I'm so lame. Not even 24 hours after starting up my blog again, I have something I want to write about.
I want to write about eggs.
German grocery stores are different from American ones. You don't realize how alike American grocery stores are until you've been to a foreign one. Let's take eggs, for example. In an American grocery store, where do you look for the eggs? Probably in the refrigerators where you'll also find milk and orange juice. In Germany, the eggs are not refrigerated and are found either in the produce section or somewhere in the general vicinity of the baking goods.
So today, I walked into the grocery store looking for eggs, and even though I have lived in this country for four and a half years, I started walking towards the back of the store, towards the refrigerators with milk. I'm almost there when it occurs to me that, oh yeah, the eggs are in the produce section in Germany. So I turn around and go back. I searched the produce section high and low and did not find any eggs. So I decided to check by the milk anyways. And there they were. In my defense, the eggs were not with the refrigerated milk, but about four paces away and nearer to the H-milk, which is milk that doesn't need to be refrigerated, and comes in packaging more similar to a box than a carton.
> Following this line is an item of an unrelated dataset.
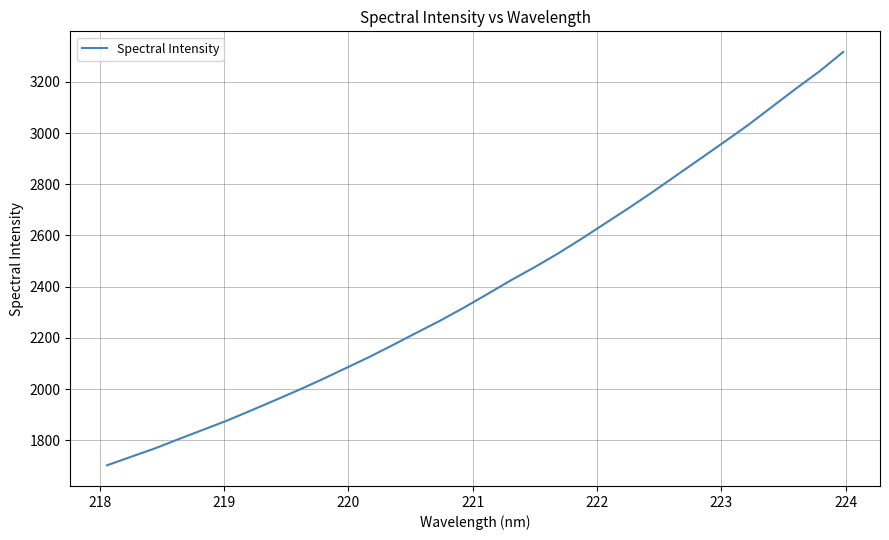

What is the minimum value shown in the chart?

1702.2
Speaking of eggs, something I have learned in Germany is that eggs do not equal eggs. For moral reasons, The Boy (my German boyfriend of six and a half years) requested that I only purchase eggs from at least "Bodenhaltung" if he's going to be eating them too. Bodenhaltung means that the chickens who lay the eggs are not kept in cages, but are permitted to move freely on the ground. Even better is "Freilandhaltung", which means the chickens are allowed to move freely on the ground outdoors. I don't know if there is any sort of equivalent for this terminology in the US, because frankly, I wasn't old enough to buy eggs when I left the states. (I was 18. Everything I needed magically appeared in the refrigerator.)
However, I have discovered that the more freedom the mommy chickens have, the better their eggs taste. I know a lot of people think this is nonsense, but really, it's true. Eggs from happy chickens have a more delicious consistency when cooked and make for better baked goods. It took me a while to believe it, too. Then I accidentally bought the wrong eggs after years of eating eggs from happy chickens, and I was shocked by how unappetizing the unhappy-chicken-eggs were.
My chocolate-chip pancakes came out really good, by the way.